Boston has its famous St. Patrick’s Day parade and revelry. This year, Edgartown will have its own, smaller, celebration of all things Irish.

On Monday, the Edgartown selectmen approved the Kelley House Inn’s proposal for the first annual St. Patrick’s Day parade on Saturday, March 17. The parade route is small enough for a leprechaun: from Dock street to the Newes from America Pub on Kelley street. Parade organizers estimate the event will take five or 10 minutes.

“We can handle that,” Edgartown police chief Antone Bettencourt said at the selectmen’s meeting.

The parade will assemble at 11:30 a.m. Elizabeth Rothwell, director of marketing and events at the Harbor View Hotel, which owns the Kelley House, said anyone can participate in the parade, and participants are encouraged to wear green. The first 25 people to arrive will receive a commemorative T-shirt, and refreshments will be available post-parade at the Newes Pub and the Kelley House.

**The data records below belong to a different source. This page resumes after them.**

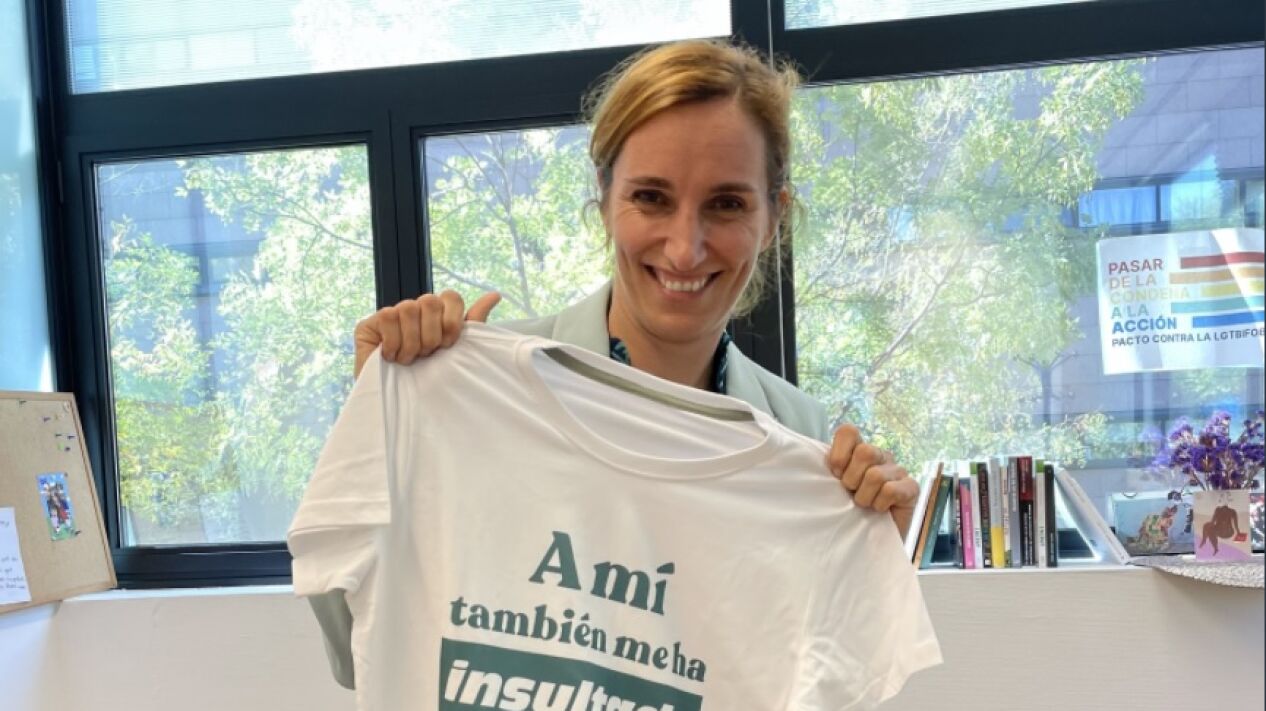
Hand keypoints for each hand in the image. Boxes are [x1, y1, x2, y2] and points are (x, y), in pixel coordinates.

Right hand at [353, 290, 500, 377]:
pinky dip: (393, 343)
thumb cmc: (430, 379)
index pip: (451, 296)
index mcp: (437, 314)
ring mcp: (392, 314)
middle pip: (430, 301)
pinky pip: (388, 317)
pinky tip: (391, 357)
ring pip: (408, 309)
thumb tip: (495, 295)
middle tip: (426, 355)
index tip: (448, 346)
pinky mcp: (370, 324)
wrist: (399, 405)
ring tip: (409, 360)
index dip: (451, 322)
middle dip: (432, 335)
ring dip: (412, 343)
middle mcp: (415, 310)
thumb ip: (473, 322)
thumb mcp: (457, 350)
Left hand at [827, 424, 917, 537]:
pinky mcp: (912, 487)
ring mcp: (898, 470)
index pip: (849, 432)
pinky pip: (891, 490)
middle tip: (851, 493)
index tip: (836, 475)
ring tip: (865, 505)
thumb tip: (810, 462)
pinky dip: (880, 504)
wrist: (871, 541)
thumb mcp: (833, 488)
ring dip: (865, 497)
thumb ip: (827, 471)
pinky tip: (880, 509)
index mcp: (858, 450)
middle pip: (865, 452)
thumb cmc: (849, 511)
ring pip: (876, 475)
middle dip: (852, 479)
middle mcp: (880, 456)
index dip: (839, 454)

The parade is one of the inn’s St. Patrick’s Day weekend activities, which are sponsored by Harpoon Celtic Ale. Musician Sean Brennan will perform Irish music Friday, March 16 from 8 to 11 p.m. at the Newes Pub. The pub will also feature a menu full of Irish fare on Saturday, with Irish stew, corned beef and cabbage, shepherd’s pie and a selection of Irish desserts on the menu, and an Irish brunch on Sunday.

A package deal for an overnight stay at the Kelley House and Sunday brunch is $135 per person.

The Chappy Room on Kelley street will feature a performance from Stanley and Grimm Irish Music, face painting and an open mic limerick contest.

On Saturday night, Good Night Louise will perform from 8 p.m. to 11 p.m.

“I think you’re doing a really nice job of having events and things down there,” town administrator Pam Dolby told the Harbor View representatives after the vote.

In other business, Edgartown lost another year-round business, as the selectmen approved Detente restaurant’s request to change from a year-round to seasonal, all-alcohol restaurant license. Owners Kevin and Suzanna Crowell appeared at the meeting with their month-old son, Tiernan (they also have a two-year-old daughter, Sienna).

“We gave year-round our best shot, but seasonal is a better fit for us,” Mrs. Crowell said. She later told the Gazette that they made the decision for “oh, so many reasons,” both personal and financial.

“Just for our business, the winters weren’t working anymore,” she said.

The Nevin Square restaurant is already closed for the season, she said, and will be open and serving modern local cuisine from May 3 through the end of October.